--- Verilen Metin ---
━━━━━━━━━━

Diğer tahric: Yalnız
Müslim rivayet etmiştir
وحدثنا
ابن نمير.
حدثنا أبي.
حدثنا
عبيدالله. حدثنا
القاسم عن
عائشة، مثله.
842- Bize İbn Numeyr de
tahdis etti. Bize babam tahdis etti. Bize Ubeydullah tahdis etti. Bize Kasım b.
Muhammed, Aişe'den aynısını tahdis etti.
Diğer tahric: Buhari,
622, 623, 1918, 1919; Müslim, 2534; Nesai, 638
AÇIKLAMA: Bu babta
İbn Ömer (r.a.)'ın: "Rasulullah (Sallallahu aleyhi ve Sellem)'in ... iki
müezzini vardı" hadisi yer almaktadır.
Bu hadisten çeşitli hükümler
çıkmaktadır ki bunların bir kısmı şöyledir:
1- Bir kimseyi tanıtmak
maksadıyla yahut eksiltmek kastı olmadan, buna bağlı bir masIahat sebebiyle
kendisinde bulunan bir kusur ile nitelendirmek caizdir. Bu da gıybetin mübah
şekillerinden birisidir.

━━━━━━━━━━

--- Veri Kümesi Kayıtları ---
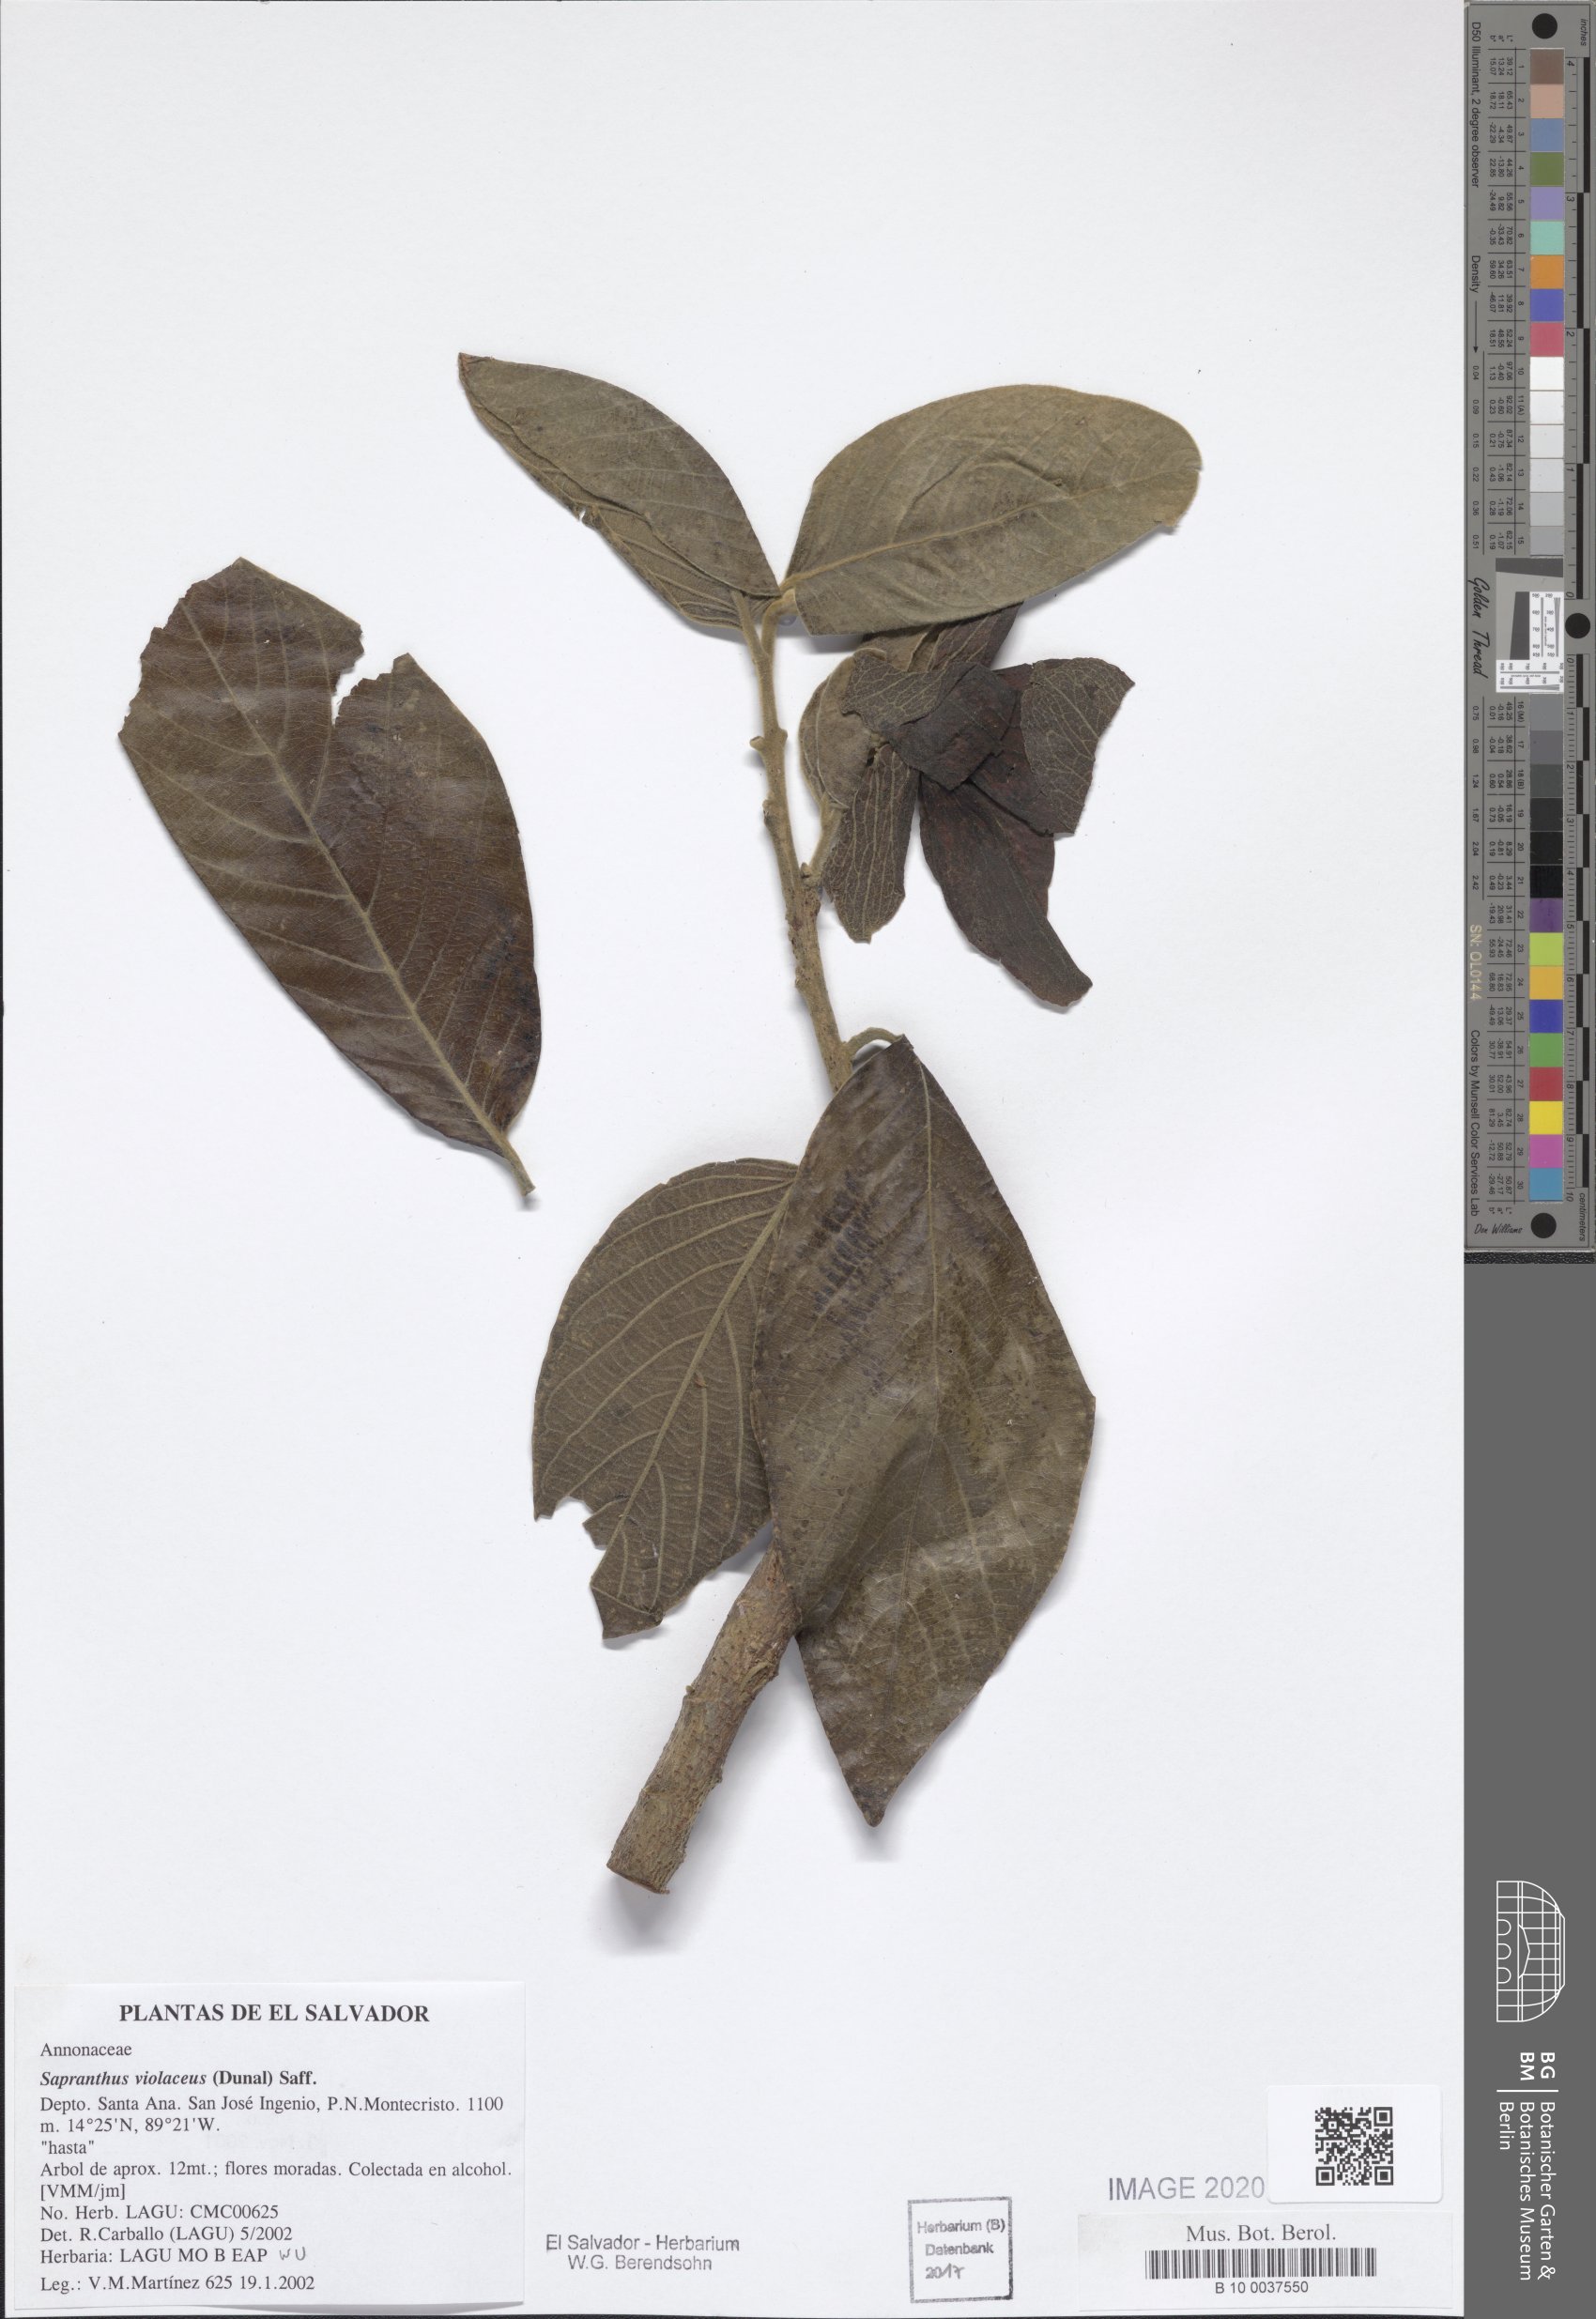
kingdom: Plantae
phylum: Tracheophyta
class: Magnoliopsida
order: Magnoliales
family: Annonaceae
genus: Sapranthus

━━━━━━━━━━

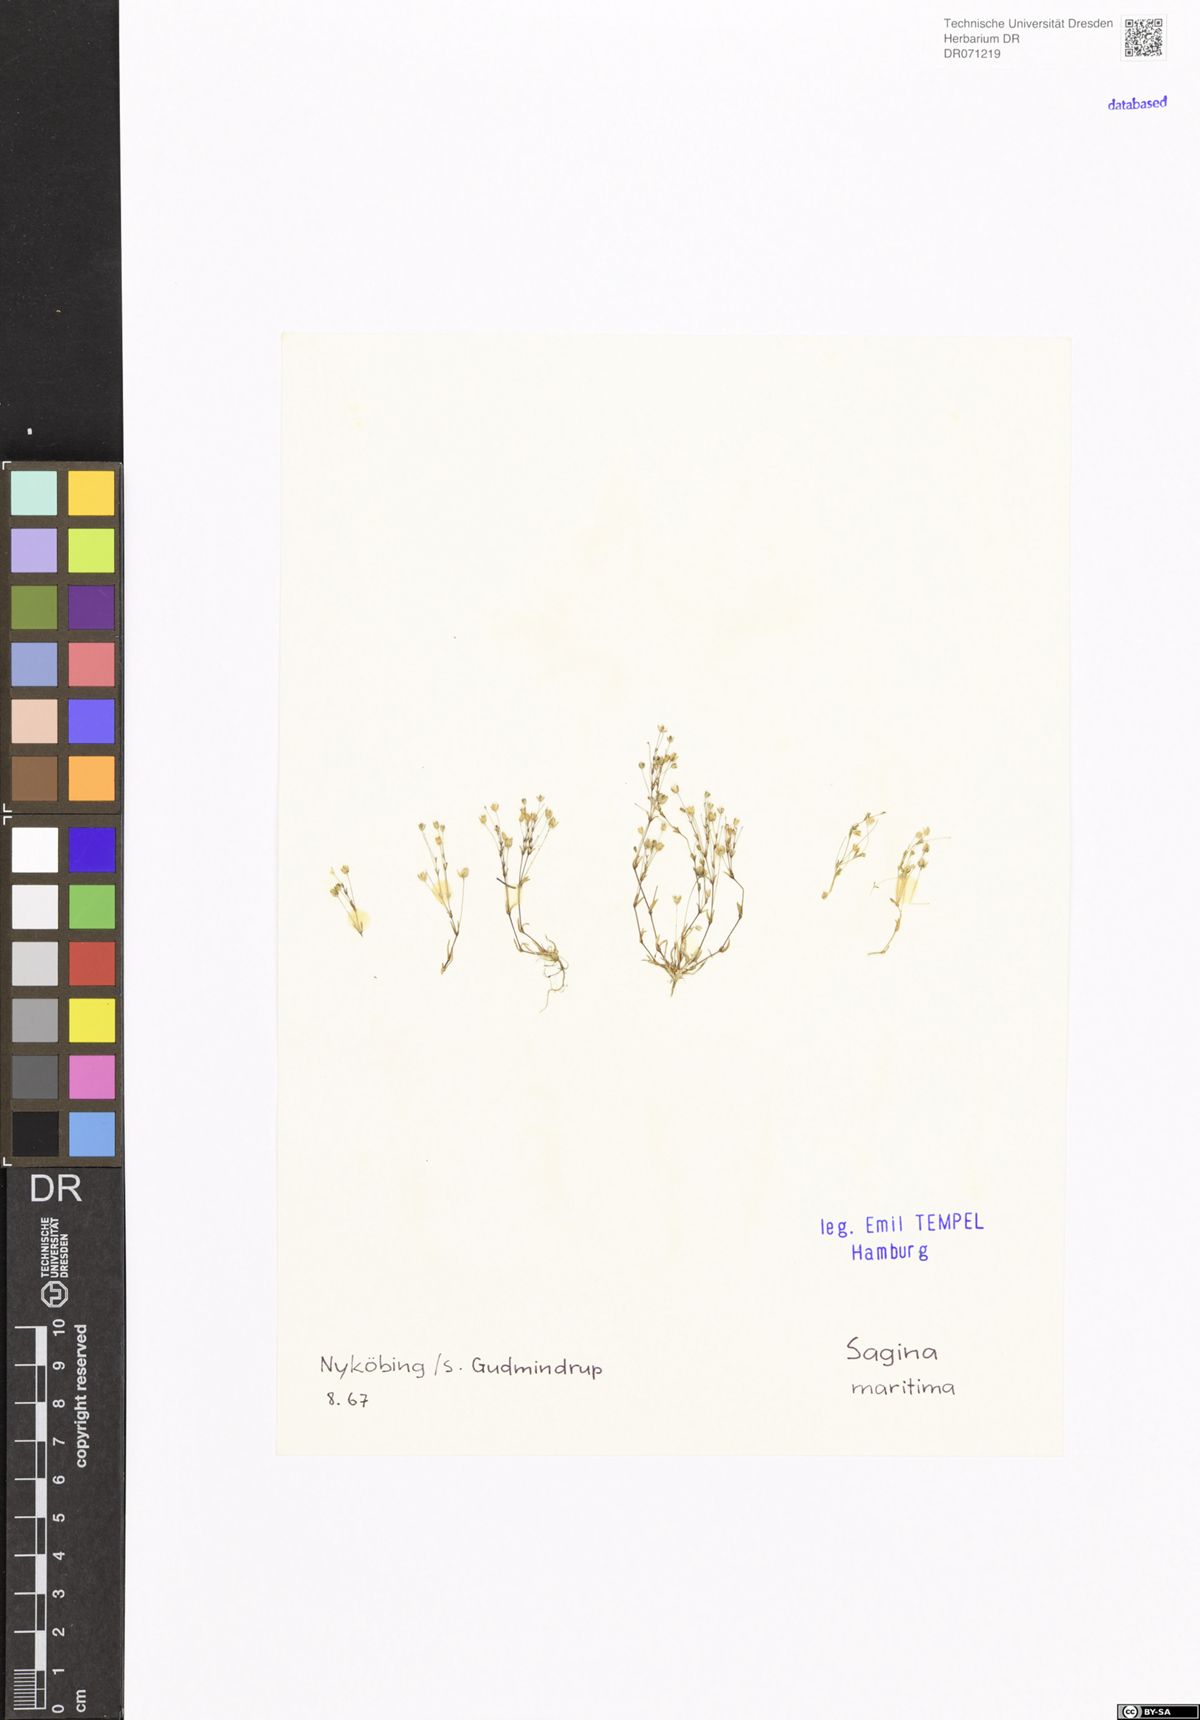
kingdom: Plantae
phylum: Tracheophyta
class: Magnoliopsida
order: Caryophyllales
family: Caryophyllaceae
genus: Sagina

━━━━━━━━━━

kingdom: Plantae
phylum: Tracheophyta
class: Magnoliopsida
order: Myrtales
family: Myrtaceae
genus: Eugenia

━━━━━━━━━━

--- Çözülecek Problemler ---
• 1. Hadis metninde "Muhammed, Aişe'den aynısını" ifadesinden "hadisi yer almaktadır." ifadesine kadar uzanan kısmı, "müezzini" yerine "imamı" koyarak yeniden yazın.
• 2. Hadis açıklamasına göre, bir kimseyi tanıtmak amacıyla kendisindeki bir kusurla nitelendirmek gıybetin hangi şekilleri arasında sayılır?

--- Alıştırma Cevapları ---
• 1.
Muhammed, Aişe'den aynısını tahdis etti.
Diğer tahric: Buhari,
622, 623, 1918, 1919; Müslim, 2534; Nesai, 638
AÇIKLAMA: Bu babta
İbn Ömer (r.a.)'ın: "Rasulullah (Sallallahu aleyhi ve Sellem)'in ... iki
imamı vardı" hadisi yer almaktadır.

• 2. Gıybetin mübah şekilleri arasında sayılır.